The authors also compared the results of their original study findings to analyses restricted to the MI events detected by the REGARDS study, by Medicare claims data, or both combined.
The REGARDS study procedures detected far more MI cases than the Medicare claims data. The sensitivity of Medicare claims was deemed to be ‘low’ at just 49.0%! That means that Medicare data only captured about half of the cases identified by directly contacting the subjects in REGARDS. If the researchers only used the first code in the Medicare record, the sensitivity dropped even lower, to 40.1%.
The Medicare claims data also contained cases not detected by the REGARDS study procedures, although there were fewer of these. If a case was listed in the primary position of the billing codes (i.e., the primary reason for the visit), there was an 89.7% chance that it was detected by the REGARDS study (the PPV). If a diagnosis of MI was found in any of the codes included, the PPV dropped to 84.3%. Both the sensitivity and PPV findings mirrored at least two other large cohort studies to which they compared REGARDS.
Worse, the sensitivity and PPV varied between groups, including gender, types of MI being coded, and where the MI occurred. However, there was some good news. In spite of these shortcomings, the findings of an association between MI and various characteristics remained more or less the same using any of these combinations of surveillance, or at least did not differ significantly.
Other projects have modeled this kind of surveillance system evaluation and tested the ability of Medicare data to detect MI events in their samples. A study of three European countries validated a randomly selected sample and found that the types of diagnostic codes used affected the ability to accurately match with records, with “best-case scenario” PPVs ranging from 100% for ICD-10, to 96.6% for ICD-9, to between 20-60% for free text coding. In the US, the Women’s Health Initiative demonstrated that agreement between the diagnosis of MI in their study and using Medicare claims data was far from perfect, but far better than random chance. The Cardiovascular Health Study similarly tested Medicare claims against their system for direct collection of MI events. The investigators showed that claims data had a PPV of 90.6%, but the sensitivity was down around 53.8%, similar to the findings of Colantonio and colleagues.

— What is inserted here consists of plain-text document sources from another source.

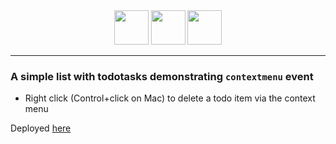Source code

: <div align="center">
  <img width="55" src="https://user-images.githubusercontent.com/41551585/165620779-fed95187-7c93-4618-b00b-30a0ea1cf410.svg"/>
  <img width="55" src="https://user-images.githubusercontent.com/41551585/165620775-c34a3438-4617-4049-a56a-b4e8b91f9cba.svg"/>
  <img width="55" src="https://user-images.githubusercontent.com/41551585/165620814-7ab3b4b4-ae3a-4460-9845-a7fc8f13389b.svg"/>
</div>

<hr>

### A simple list with todotasks demonstrating `contextmenu` event

- Right click (Control+click on Mac) to delete a todo item via the context menu

Deployed [here](https://contextmenu-example.herokuapp.com/)
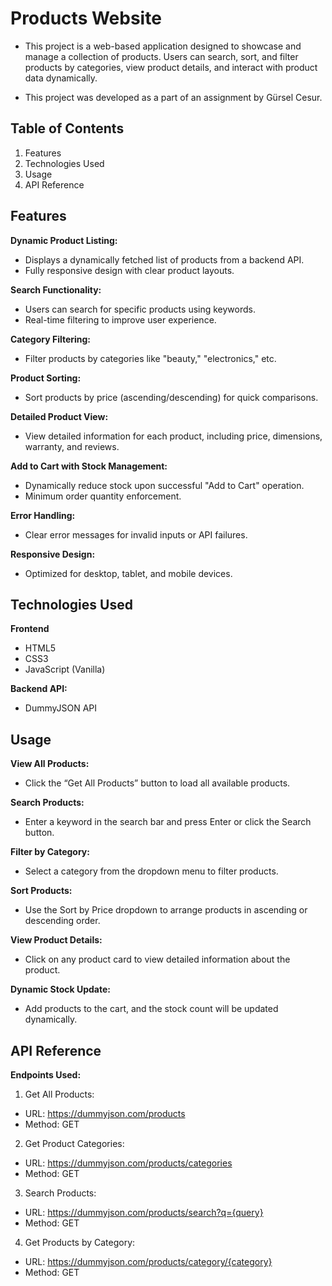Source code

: # Products Website

- This project is a web-based application designed to showcase and manage a collection of products. Users can search, sort, and filter products by categories, view product details, and interact with product data dynamically.

- This project was developed as a part of an assignment by Gürsel Cesur.

## Table of Contents
1. Features
2. Technologies Used
3. Usage
4. API Reference

## Features
**Dynamic Product Listing:**
- Displays a dynamically fetched list of products from a backend API.
- Fully responsive design with clear product layouts.

**Search Functionality:**
- Users can search for specific products using keywords.
- Real-time filtering to improve user experience.

**Category Filtering:**
- Filter products by categories like "beauty," "electronics," etc.

**Product Sorting:**
- Sort products by price (ascending/descending) for quick comparisons.

**Detailed Product View:**
- View detailed information for each product, including price, dimensions, warranty, and reviews.

**Add to Cart with Stock Management:**
- Dynamically reduce stock upon successful "Add to Cart" operation.
- Minimum order quantity enforcement.

**Error Handling:**
- Clear error messages for invalid inputs or API failures.

**Responsive Design:**
- Optimized for desktop, tablet, and mobile devices.

## Technologies Used

**Frontend**
- HTML5
- CSS3
- JavaScript (Vanilla)
	
**Backend API:**
- DummyJSON API

## Usage

**View All Products:**
- Click the “Get All Products” button to load all available products.
  
**Search Products:**
- Enter a keyword in the search bar and press Enter or click the Search button.

**Filter by Category:**  
- Select a category from the dropdown menu to filter products.

**Sort Products:**
- Use the Sort by Price dropdown to arrange products in ascending or descending order.

**View Product Details:**
- Click on any product card to view detailed information about the product.

**Dynamic Stock Update:**
- Add products to the cart, and the stock count will be updated dynamically.

## API Reference

**Endpoints Used:**
1. Get All Products:
- URL: https://dummyjson.com/products
- Method: GET

2. Get Product Categories:
- URL: https://dummyjson.com/products/categories
- Method: GET

3. Search Products:
- URL: https://dummyjson.com/products/search?q={query}
- Method: GET

4. Get Products by Category:
- URL: https://dummyjson.com/products/category/{category}
- Method: GET
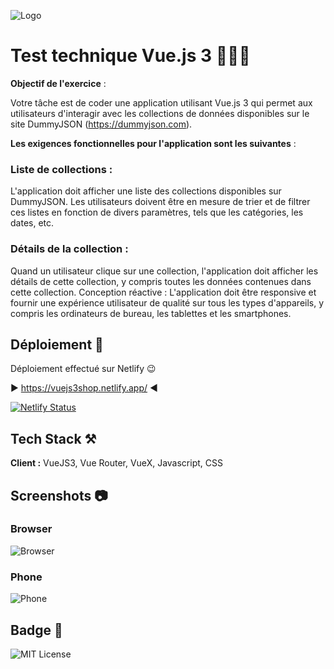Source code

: 
![Logo](https://i.ibb.co/qBVsm3B/vuelogo.webp)
# Test technique Vue.js 3 🧑🏻‍💻

**Objectif de l'exercice** :

Votre tâche est de coder une application utilisant Vue.js 3 qui permet aux utilisateurs d'interagir avec les collections de données disponibles sur le site DummyJSON (https://dummyjson.com).

**Les exigences fonctionnelles pour l'application sont les suivantes** :

### Liste de collections :

L'application doit afficher une liste des collections disponibles sur DummyJSON.
Les utilisateurs doivent être en mesure de trier et de filtrer ces listes en fonction de divers paramètres, tels que les catégories, les dates, etc.

### Détails de la collection :

Quand un utilisateur clique sur une collection, l'application doit afficher les détails de cette collection, y compris toutes les données contenues dans cette collection.
Conception réactive :
L'application doit être responsive et fournir une expérience utilisateur de qualité sur tous les types d'appareils, y compris les ordinateurs de bureau, les tablettes et les smartphones.
## Déploiement 🛫

Déploiement effectué sur Netlify 😉

▶️ https://vuejs3shop.netlify.app/ ◀️


[![Netlify Status](https://api.netlify.com/api/v1/badges/b3caa2d8-2cde-4965-a764-26a80ee9125a/deploy-status)](https://app.netlify.com/sites/vuejs3shop/deploys)
## Tech Stack ⚒️

**Client :** VueJS3, Vue Router, VueX, Javascript, CSS

## Screenshots 📷

### Browser

![Browser](https://i.ibb.co/YPyF154/browser-Vue.webp)


### Phone

![Phone](https://i.ibb.co/pywTBqY/mobile-Vue.webp)




## Badge 🥇


![MIT License](https://img.shields.io/github/languages/code-size/Pierre747/VueJS3Shop)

Clearly, neither approach is perfect. Using multiple methods seems to be an improvement over using single ones. That said, the low sensitivity identified in this research and cited in other large cohort studies is a cause for concern. While much higher, a PPV around 90% still raises questions about the ability of a study to successfully capture all of the outcomes of interest. The recent finding that the PPV may vary between demographic groups is especially troubling since it raises the specter of systematic bias.
The authors relied upon just two of the many metrics available for assessing accuracy, although they are both critical tests of a successful surveillance system. Also, it’s worth considering that since claims data is used for billing, codes that may not change the reimbursement rate or “bundle” associated with a visit may not be included for that encounter.
Fundamentally, if either system can find cases that were not detected by the other, then what exactly is the “gold standard” supposed to be? According to these findings and from the CHS and WHI, research looking for differences in MI rates and associations with risk factors can be safely performed with either strategy. This supports a common claim from researchers that limitations associated with the method used to identify and collect medical morbidity data shouldn’t affect the results of their research. Still, it never hurts to check!